Behind me, on the other side of a wall and 2 doors, are my beloved friends and flatmates, asleep in their beds. I sit in the dim light, it is quiet but comforting as the house feels lived in. My barefoot feet sprawl lazily on the genuinely fake wood floor. I've always wanted wood flooring.

Periodically sounds of the street waft in through the thin one-pane-of-glass windows and squeeze through the heavy curtains. Cars pass by on the street below, following the river direction towards the sea. The river tonight, is tired. It barely flows at all. The surface is black and smooth while the reflection of the buildings across the river glare brightly.

In the dark of night, the weather is not apparent. Dublin by day almost always has a heavy overcast above it, and the feeling lingers even after the sun goes down. Causing me to retreat even deeper into the armrests of the couch, finally sipping at that cup of tea.  

Reflection on myself

I have 20% of battery left, and 20 minutes to just keep writing. I do not know what i will write about. I think writing can be quite hard, sometimes it is just a moment of words falling out of you brain that make sense. But more times it's us having an idea, and then trying to convey it to the world and actually have somebody understand it.
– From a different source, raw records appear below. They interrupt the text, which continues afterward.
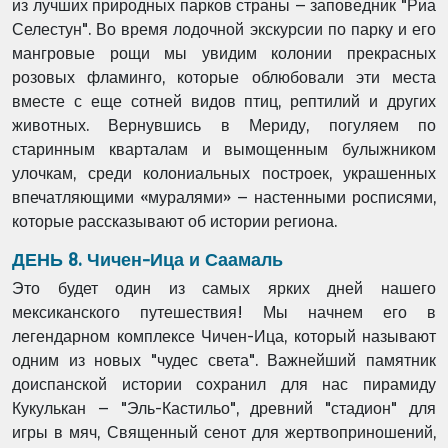
из лучших природных парков страны – заповедник "Риа
Селестун". Во время лодочной экскурсии по парку и его
мангровые рощи мы увидим колонии прекрасных
розовых фламинго, которые облюбовали эти места
вместе с еще сотней видов птиц, рептилий и других
животных. Вернувшись в Мериду, погуляем по
старинным кварталам и вымощенным булыжником
улочкам, среди колониальных построек, украшенных
впечатляющими «муралями» – настенными росписями,
которые рассказывают об истории региона.
ДЕНЬ 8. Чичен-Ица и Саамаль
Это будет один из самых ярких дней нашего
мексиканского путешествия! Мы начнем его в
легендарном комплексе Чичен-Ица, который называют
одним из новых "чудес света". Важнейший памятник
доиспанской истории сохранил для нас пирамиду
Кукулькан – "Эль-Кастильо", древний "стадион" для
игры в мяч, Священный сенот для жертвоприношений,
The inside of my brain is a jumble, but what comes out should be crystal clear.

I am going to write about an observation I made today. I was rustled and frustrated over several things that cause me anxiety. What? It is the application of for a student visa for this August when I will travel to Sweden to do my second year of master's study. Really I hate applying for visa's. I hate the administration and the anxious, helpless feeling I get when all I can do is wait for the Embassy's reply.
Anyways, so I was anxious. I started having difficulty in focusing, and then as one thing falls out of focus, it seems my whole world starts to follow. Then comes the unfortunate events. There are things such as many of my possesions starting to break, my money runs low, I forget loads of things everywhere, I drop things. It is like a cloud of negativity and bad luck form around me and grows in space as I continue to feel anxious, suffocating me and further increasing my anxiety which in turn fuels the negative cloud around me.
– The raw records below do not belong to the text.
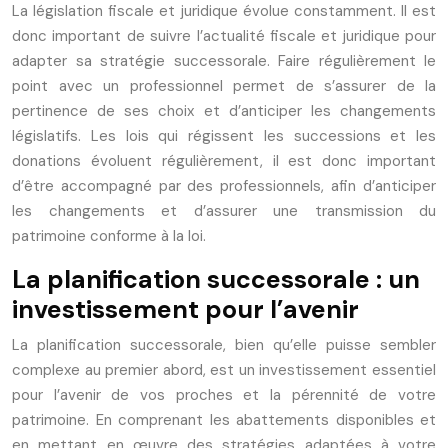
La législation fiscale et juridique évolue constamment. Il est
donc important de suivre l’actualité fiscale et juridique pour
adapter sa stratégie successorale. Faire régulièrement le
point avec un professionnel permet de s’assurer de la
pertinence de ses choix et d’anticiper les changements
législatifs. Les lois qui régissent les successions et les
donations évoluent régulièrement, il est donc important
d’être accompagné par des professionnels, afin d’anticiper
les changements et d’assurer une transmission du
patrimoine conforme à la loi.
La planification successorale : un
investissement pour l’avenir
La planification successorale, bien qu’elle puisse sembler
complexe au premier abord, est un investissement essentiel
pour l’avenir de vos proches et la pérennité de votre
patrimoine. En comprenant les abattements disponibles et
en mettant en œuvre des stratégies adaptées à votre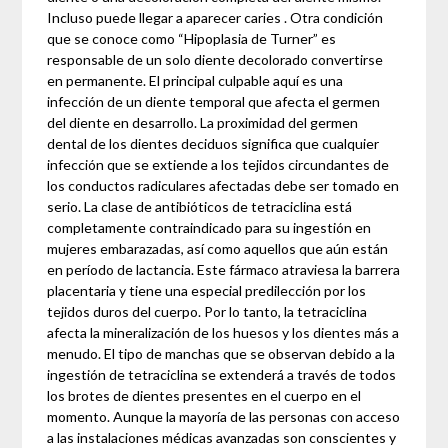
Incluso puede llegar a aparecer caries . Otra condición
que se conoce como “Hipoplasia de Turner” es
responsable de un solo diente decolorado convertirse
en permanente. El principal culpable aquí es una
infección de un diente temporal que afecta el germen
del diente en desarrollo. La proximidad del germen
dental de los dientes deciduos significa que cualquier
infección que se extiende a los tejidos circundantes de
los conductos radiculares afectadas debe ser tomado en
serio. La clase de antibióticos de tetraciclina está
completamente contraindicado para su ingestión en
mujeres embarazadas, así como aquellos que aún están
en período de lactancia. Este fármaco atraviesa la barrera
placentaria y tiene una especial predilección por los
tejidos duros del cuerpo. Por lo tanto, la tetraciclina
afecta la mineralización de los huesos y los dientes más a
menudo. El tipo de manchas que se observan debido a la
ingestión de tetraciclina se extenderá a través de todos
los brotes de dientes presentes en el cuerpo en el
momento. Aunque la mayoría de las personas con acceso
a las instalaciones médicas avanzadas son conscientes y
It is time to step back, breathe. Look at the things I can do, and do them one by one. Do not look at the big picture in this time of panicked stress. It will overwhelm me. I am perpetually bothered by a degree of competitiveness and perfectionism. If, especially in times of stress, I perceived others around me to be better off, or doing better. I will always start to compare my work, my activities with theirs. And feel I must do better. Perfection may be relative, and my version of perfection seems to be reliant on the work of others. Of course, if I perceive my work as better than my peers, then I shrug it off, and feel job well done. While quite possibly, the same work when compared with a different set of peers, one who complete much higher quality, would result in a panic state on my part.
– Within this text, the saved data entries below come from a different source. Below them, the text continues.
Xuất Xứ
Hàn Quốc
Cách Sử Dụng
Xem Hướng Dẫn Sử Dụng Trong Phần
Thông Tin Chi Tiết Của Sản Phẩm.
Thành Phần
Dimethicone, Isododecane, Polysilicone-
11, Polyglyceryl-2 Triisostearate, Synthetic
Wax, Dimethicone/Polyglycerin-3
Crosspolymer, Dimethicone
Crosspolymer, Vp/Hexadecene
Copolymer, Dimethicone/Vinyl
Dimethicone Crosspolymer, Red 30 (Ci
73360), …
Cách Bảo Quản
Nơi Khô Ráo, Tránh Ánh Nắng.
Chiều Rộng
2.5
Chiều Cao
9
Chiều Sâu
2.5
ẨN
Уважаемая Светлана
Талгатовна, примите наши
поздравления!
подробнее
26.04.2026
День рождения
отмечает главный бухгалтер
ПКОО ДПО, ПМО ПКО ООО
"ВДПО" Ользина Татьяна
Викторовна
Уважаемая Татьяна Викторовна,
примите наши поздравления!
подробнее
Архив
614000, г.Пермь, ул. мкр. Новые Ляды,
I recognize it is thus part of who I am, that I am motivated by the direct influence of the peers around me. For me to obtain better results, I should be put in an environment with higher results than mine, so I will be always challenged.

The downpart, there must be a down part. Being second best, or having peers that I perceive to be working much harder than me, or creating better quality work than me, or working longer than me, makes me anxious. I lose confidence in myself and my work. I don't know what level my work is on, and I always start to feel like my work is shit (even though it may well be quite decent).

I must find a balance between trying to strive to be the best, and having confidence in myself.
Having a clear, limited, end goal may be a solution, or a helpful tactic.
Clear end goal is quite understandable, but limited? Let me explain. I need to limit myself, because if I don't, I start to envision that my work must be in the greatest capacity known to mankind to be significant. I need to write a report, not an encyclopedia entry. I need to write a blog post for today, not make a million dollars as a famous guest blogger. Having this limit will help me to measure my work more objectively, and have more confidence in myself.

I am still on the search for more tips, tactics, and understanding myself to make a better me.